Recipient of Jefferson Awards for Public Service

Personal details
- Born: 1992 (age 33–34) Memphis, Tennessee

= Chirag Odhav =

American youth volunteer

Chirag Odhav is the youngest recipient of the Jefferson Awards for Public Service. Nominated in 2009, Odhav dedicated a large amount of time collecting necessary supplies for tornado victims of Jackson, TN. According to the Jackson Sun, Odhav has received numerous community awards, such as the Annual Youth Volunteer Award for the Jackson Area Chapter of the American Red Cross (2009, 2010) and the Governor's Volunteer Stars Award (2010). Chirag attended high school at the University School of Jackson, and graduated from the University of California, Berkeley in 2015. He also completed a Masters of Science in Real Estate Development at Columbia University in 2024.
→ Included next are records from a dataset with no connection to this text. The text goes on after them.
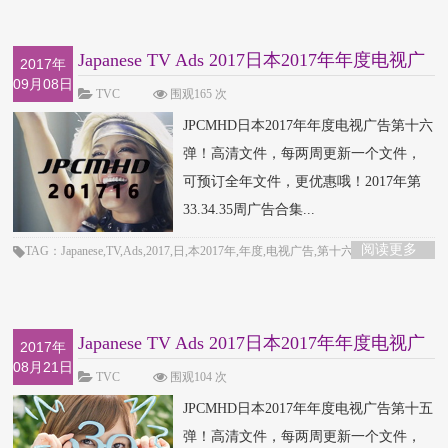
Japanese TV Ads 2017日本2017年年度电视广
2017年
09月08日
告第十六
TVC
围观165 次
JPCMHD日本2017年年度电视广告第十六
弹！高清文件，每两周更新一个文件，
可预订全年文件，更优惠哦！2017年第
33.34.35周广告合集...
阅读更多
TAG：Japanese,TV,Ads,2017,日,本2017年,年度,电视广告,第十六弹,TVC
Japanese TV Ads 2017日本2017年年度电视广
2017年
08月21日
告第十五
TVC
围观104 次
JPCMHD日本2017年年度电视广告第十五
弹！高清文件，每两周更新一个文件，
During his time at Berkeley, Odhav was mentioned in Forbes for his team effort on an investment thesis on GasLog, which won 1st place at the 2013 Georgetown University stock competition. On November 8, 2014, Odhav made an appearance at Harvard University for the first ever Seeking Alpha Stock-pitching Competition, where he and his team presented their long thesis on Conn's, Inc.

==Congressional Award==
In 2011, Chirag received all three medals (Bronze, Silver, and Gold) for the Congressional Awards. Chirag received the Gold medal on Capitol Hill by Congressman Steven Fincher.